AK Parti'yi belli konularda eleştirse de teröre ve emperyalistlere karşı verilen mücadelenin büyüklüğünü ve samimiyetini görüyor.
Karar anına yaklaşıyor Saadet tabanı.
O yüzden Saadet Partisi'ndeki değişim iradesini YİK üyesi Oğuzhan Asiltürk'ün ocak ayında Cumhurbaşkanı Erdoğan ile görüşmesiyle ilişkilendirenler yanılıyor.

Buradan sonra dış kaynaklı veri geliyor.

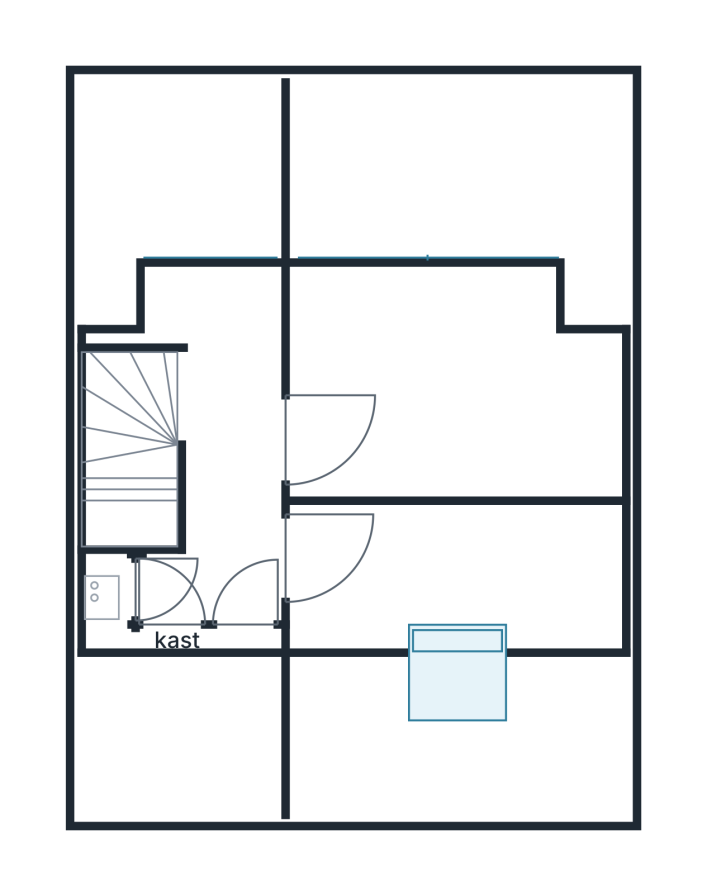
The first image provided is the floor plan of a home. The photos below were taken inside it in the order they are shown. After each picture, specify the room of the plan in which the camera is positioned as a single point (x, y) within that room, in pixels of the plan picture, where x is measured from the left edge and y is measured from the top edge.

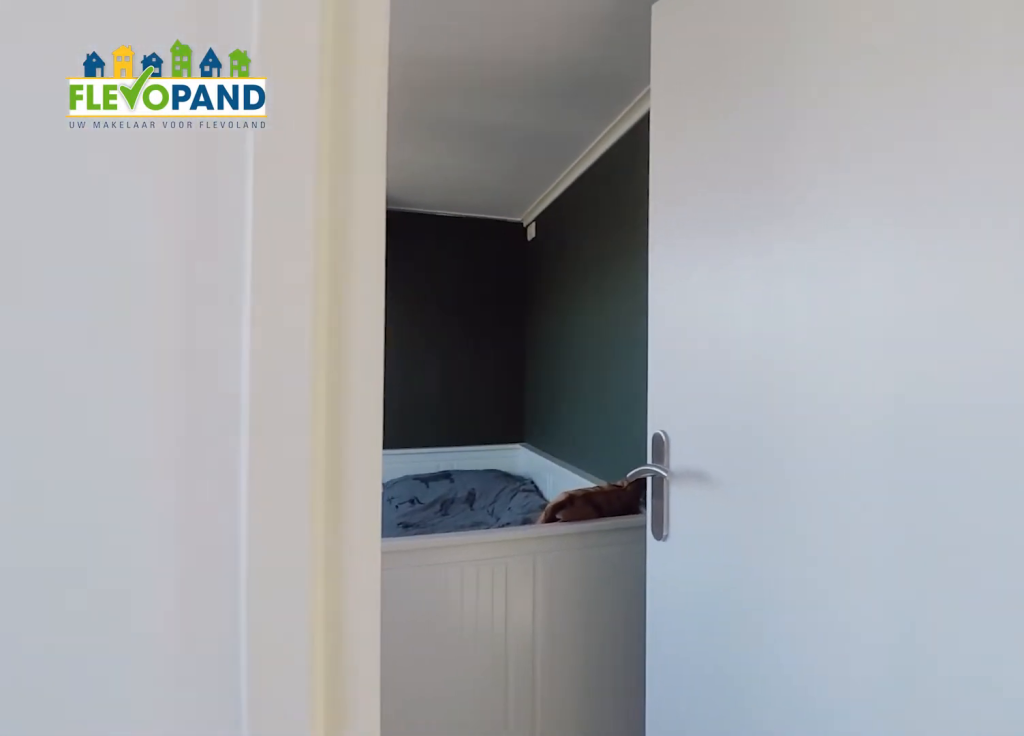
(216, 303)
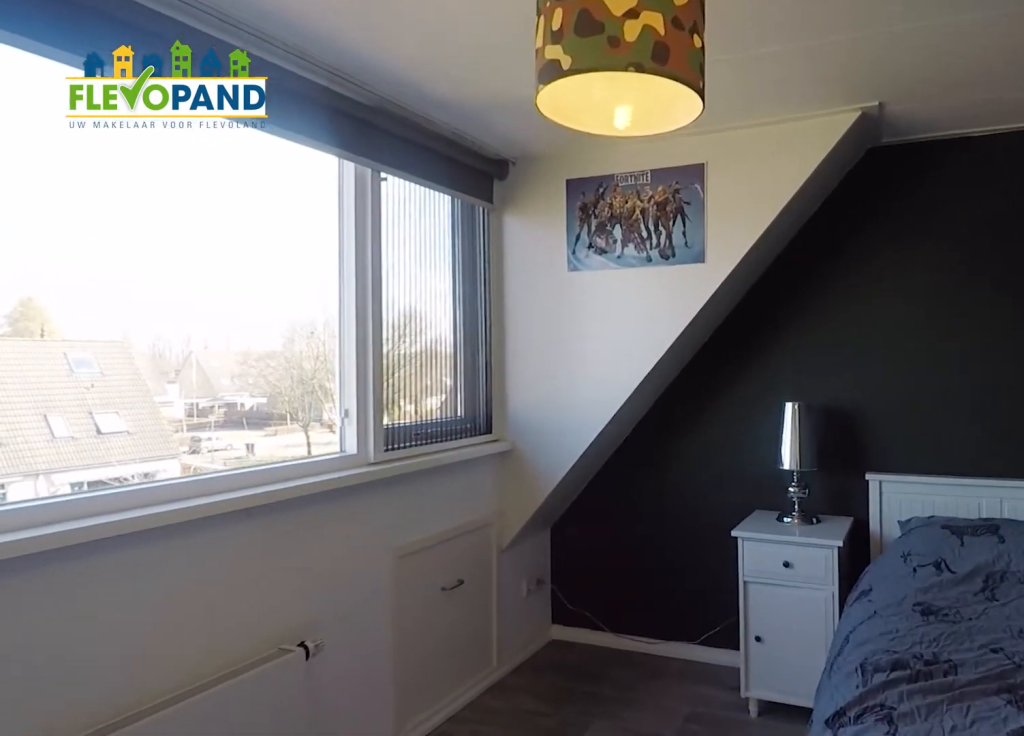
(354, 329)
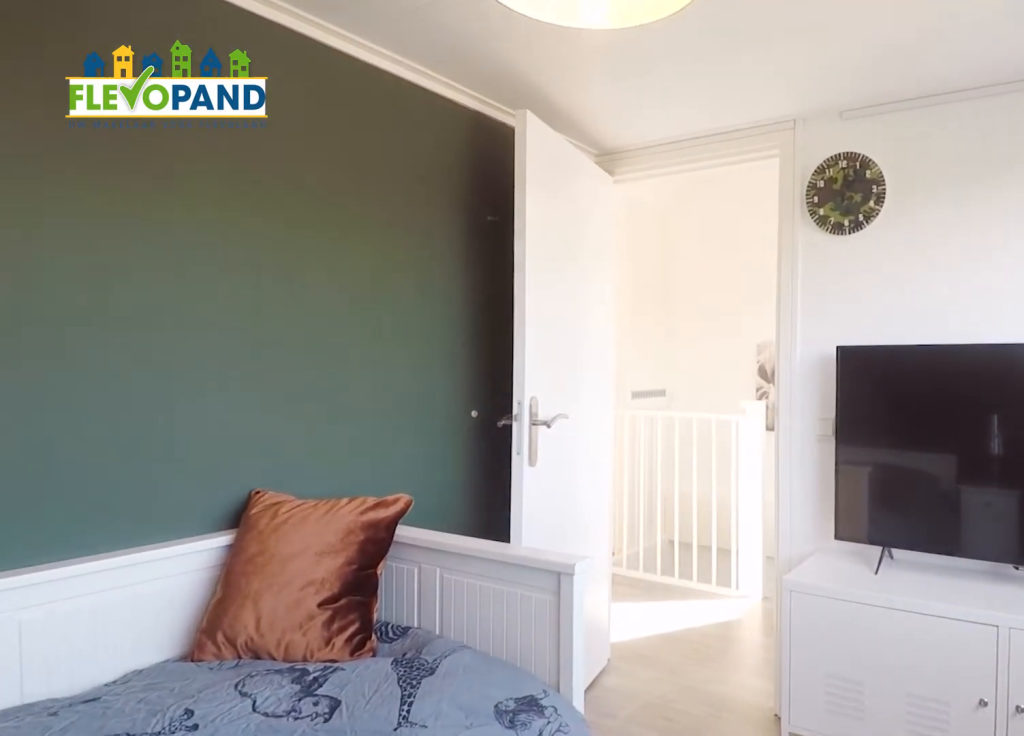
(354, 329)
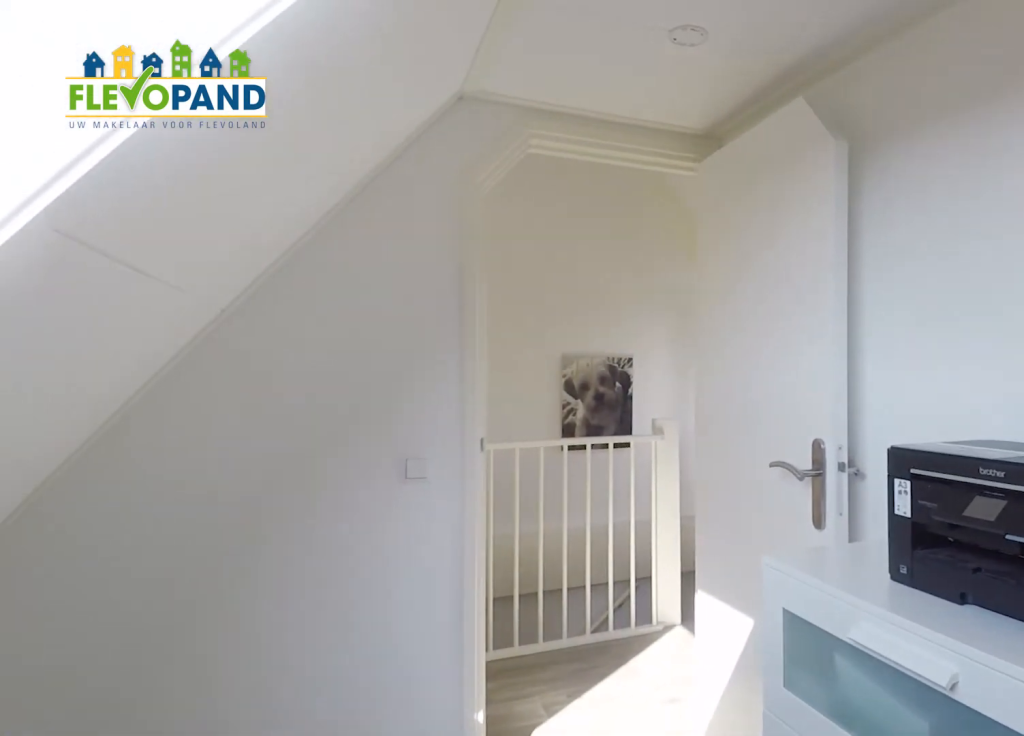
(458, 591)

O görüşme bir sonuçtu çünkü.
Yeni başlangıçlara kapı aralamış olabilir ama nihayetinde manevraya sebep olan güç, dipteki dalgalanmaydı. Ancak siyaset bilenlerin görüp gereğini yapabileceği bir dalgalanma.
Bundan sonra ne olur?
Deva ile Gelecek birleşir mi, Saadet gelir mi, üçü bir olabilir mi, meçhul.
AK Parti'ye imrenirken muhalefet etmek, Erdoğan'a hayranlık beslerken rekabet etmek ne kadar mümkündür, tam bir muamma.
Üstelik AK Parti'ye bu kadar benzeyip, aynı yollardan geçip, orada kariyer yapıp sonra karşısında birleşerek nasıl seçmende güven uyandıracak bu kadrolar; kendilerini AK Parti'den nasıl ayrıştıracaklar? O da ayrı bir muamma.